Dive Brief:
- AstraZeneca will fulfill its contract to deliver 300 million doses of its COVID-19 vaccine Vaxzevria to European nations by March 2022, nine months later than planned, under a settlement announced today with the European Commission. The agreement ends a breach-of-contract lawsuit the commission filed.
- The UK-based drugmaker had signed an advance purchase agreement with the European Union in August 2020 under which it was obligated to deliver 300 million doses by the end of June 2021. However, in March, a combination of manufacturing setbacks in its European factories and export restrictions blocking international supplies forced it to cut back to just 100 million, spurring the European Commission's lawsuit.
- AstraZeneca isn't alone in having struggled with manufacturing of COVID-19 vaccines. Johnson & Johnson lost millions of doses of its vaccine due to contamination that occurred at a contract factory owned by Emergent Biosolutions. It is one of the reasons why J&J's vaccine has been used only in 14 million of the 174 million U.S. residents who have been fully vaccinated.
Dive Insight:
The schedule agreed to by AstraZeneca and the European Commission will see member countries receive 60 million doses by Sept. 30, another 75 million by Dec. 31, and a final tranche of 65 million by March 31, 2022. That is in addition to the initial 100 million received through June 30.
AstraZeneca said Friday that 140 million doses in total have been delivered so far. The company's shot is given across two doses, much like the messenger RNA vaccines developed by Moderna and partners Pfizer and BioNTech.
Wealthier nations secured agreements with vaccine makers early on to secure the first supplies. The U.S. government, through its Operation Warp Speed, paid around $12 billion total to Pfizer and Moderna to gain access to a supply of their vaccines, moves which have resulted in the delivery of more than 400 million doses to date, according to the Centers for Disease Control and Prevention.

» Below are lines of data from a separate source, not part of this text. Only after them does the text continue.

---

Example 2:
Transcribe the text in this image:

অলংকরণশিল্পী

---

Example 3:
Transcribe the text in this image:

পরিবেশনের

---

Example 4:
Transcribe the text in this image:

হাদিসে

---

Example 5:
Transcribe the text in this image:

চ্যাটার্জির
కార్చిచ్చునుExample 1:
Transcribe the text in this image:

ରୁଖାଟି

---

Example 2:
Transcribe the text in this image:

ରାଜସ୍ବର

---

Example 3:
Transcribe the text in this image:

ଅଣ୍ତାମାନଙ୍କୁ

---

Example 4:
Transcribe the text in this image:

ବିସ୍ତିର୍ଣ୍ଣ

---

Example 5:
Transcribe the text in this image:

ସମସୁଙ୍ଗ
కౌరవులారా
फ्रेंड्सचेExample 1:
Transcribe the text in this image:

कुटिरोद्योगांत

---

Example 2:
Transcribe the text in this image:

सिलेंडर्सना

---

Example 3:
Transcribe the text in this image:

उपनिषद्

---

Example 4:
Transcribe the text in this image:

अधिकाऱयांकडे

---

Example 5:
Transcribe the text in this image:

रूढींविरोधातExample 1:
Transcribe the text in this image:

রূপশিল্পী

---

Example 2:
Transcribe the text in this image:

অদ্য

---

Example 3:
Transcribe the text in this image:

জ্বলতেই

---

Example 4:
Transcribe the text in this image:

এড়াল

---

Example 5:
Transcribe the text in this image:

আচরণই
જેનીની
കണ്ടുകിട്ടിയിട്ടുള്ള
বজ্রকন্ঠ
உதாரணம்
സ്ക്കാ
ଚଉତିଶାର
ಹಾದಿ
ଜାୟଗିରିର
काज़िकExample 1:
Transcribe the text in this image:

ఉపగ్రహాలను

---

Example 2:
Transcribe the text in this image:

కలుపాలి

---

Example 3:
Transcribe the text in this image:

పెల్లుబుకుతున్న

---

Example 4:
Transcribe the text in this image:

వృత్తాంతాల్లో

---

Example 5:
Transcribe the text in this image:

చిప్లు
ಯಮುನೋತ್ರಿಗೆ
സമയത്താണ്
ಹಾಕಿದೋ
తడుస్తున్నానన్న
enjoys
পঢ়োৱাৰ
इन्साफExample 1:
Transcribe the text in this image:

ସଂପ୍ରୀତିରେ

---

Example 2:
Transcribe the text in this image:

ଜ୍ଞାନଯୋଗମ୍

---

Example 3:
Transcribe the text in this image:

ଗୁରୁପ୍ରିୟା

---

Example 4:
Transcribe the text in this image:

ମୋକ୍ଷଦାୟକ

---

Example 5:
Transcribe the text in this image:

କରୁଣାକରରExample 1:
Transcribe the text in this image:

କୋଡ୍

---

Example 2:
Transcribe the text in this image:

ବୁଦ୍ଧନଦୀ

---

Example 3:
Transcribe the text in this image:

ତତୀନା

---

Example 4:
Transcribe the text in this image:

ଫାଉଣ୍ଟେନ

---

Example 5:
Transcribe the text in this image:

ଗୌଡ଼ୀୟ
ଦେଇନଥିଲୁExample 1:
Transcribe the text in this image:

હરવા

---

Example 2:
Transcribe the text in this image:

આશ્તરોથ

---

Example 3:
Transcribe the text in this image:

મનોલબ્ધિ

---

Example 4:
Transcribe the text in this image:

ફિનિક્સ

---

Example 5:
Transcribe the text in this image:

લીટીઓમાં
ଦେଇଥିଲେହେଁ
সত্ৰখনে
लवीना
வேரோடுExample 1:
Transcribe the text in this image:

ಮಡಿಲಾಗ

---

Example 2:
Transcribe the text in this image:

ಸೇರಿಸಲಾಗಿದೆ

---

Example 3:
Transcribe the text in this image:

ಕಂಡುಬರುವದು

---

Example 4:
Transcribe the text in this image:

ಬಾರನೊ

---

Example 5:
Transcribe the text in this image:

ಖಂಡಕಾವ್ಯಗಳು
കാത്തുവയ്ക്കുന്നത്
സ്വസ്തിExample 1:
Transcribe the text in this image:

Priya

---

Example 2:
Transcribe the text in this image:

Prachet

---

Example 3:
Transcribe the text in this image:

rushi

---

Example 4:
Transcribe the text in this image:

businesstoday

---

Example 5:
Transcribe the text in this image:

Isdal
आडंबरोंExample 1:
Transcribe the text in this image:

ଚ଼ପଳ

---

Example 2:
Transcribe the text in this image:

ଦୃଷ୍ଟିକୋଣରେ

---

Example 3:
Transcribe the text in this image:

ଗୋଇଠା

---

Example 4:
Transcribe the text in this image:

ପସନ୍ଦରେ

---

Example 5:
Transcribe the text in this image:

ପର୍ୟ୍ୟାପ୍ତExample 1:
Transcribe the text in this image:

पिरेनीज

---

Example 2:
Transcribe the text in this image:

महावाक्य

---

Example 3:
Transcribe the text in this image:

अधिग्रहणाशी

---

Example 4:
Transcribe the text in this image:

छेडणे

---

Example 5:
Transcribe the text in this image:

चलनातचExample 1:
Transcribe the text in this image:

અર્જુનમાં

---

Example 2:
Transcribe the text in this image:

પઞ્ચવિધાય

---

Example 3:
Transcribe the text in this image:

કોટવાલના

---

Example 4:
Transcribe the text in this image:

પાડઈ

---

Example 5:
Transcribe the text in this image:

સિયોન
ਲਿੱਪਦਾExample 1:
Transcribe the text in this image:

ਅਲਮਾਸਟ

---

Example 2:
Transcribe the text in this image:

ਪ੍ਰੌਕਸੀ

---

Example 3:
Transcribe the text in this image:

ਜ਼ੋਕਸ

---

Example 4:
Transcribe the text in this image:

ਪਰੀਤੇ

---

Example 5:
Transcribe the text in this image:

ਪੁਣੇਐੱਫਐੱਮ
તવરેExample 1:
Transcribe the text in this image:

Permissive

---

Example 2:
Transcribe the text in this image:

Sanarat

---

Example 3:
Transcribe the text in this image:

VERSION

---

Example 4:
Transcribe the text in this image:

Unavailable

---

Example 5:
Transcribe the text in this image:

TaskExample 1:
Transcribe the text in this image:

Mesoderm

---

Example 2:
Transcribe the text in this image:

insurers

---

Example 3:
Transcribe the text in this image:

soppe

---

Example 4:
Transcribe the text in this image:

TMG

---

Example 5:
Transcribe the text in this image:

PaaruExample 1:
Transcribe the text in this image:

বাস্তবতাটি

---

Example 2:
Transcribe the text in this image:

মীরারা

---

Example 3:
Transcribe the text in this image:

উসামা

The U.S. also paid $1.2 billion to AstraZeneca for up to 300 million doses. However, the Food and Drug Administration hasn't approved the company's vaccine, leaving already manufactured doses have gone unused.
Europe and Great Britain bet more heavily on AstraZeneca's viral vector vaccine, discovered by the University of Oxford. The European Union promised to pay 336 million euros to defray up-front costs for the 300-million-dose supply along with undisclosed payments for additional work, while the U.K. government pledged $80 million for 30 million doses.
EU nations this week reached a goal of vaccinating 70% of the adult population, Health and Food Safety Commissioner Stella Kyriakides said in a statement. However, she added, "there are significant differences in vaccination rates between our member states, and the continued availability of vaccines, including AstraZeneca's, remains crucial."
Moreover, the union has said it will share 200 million vaccine doses with low- and middle-income countries in 2021 through the global COVAX initiative, and the AstraZeneca supply will be a part of that, Kyriakides said.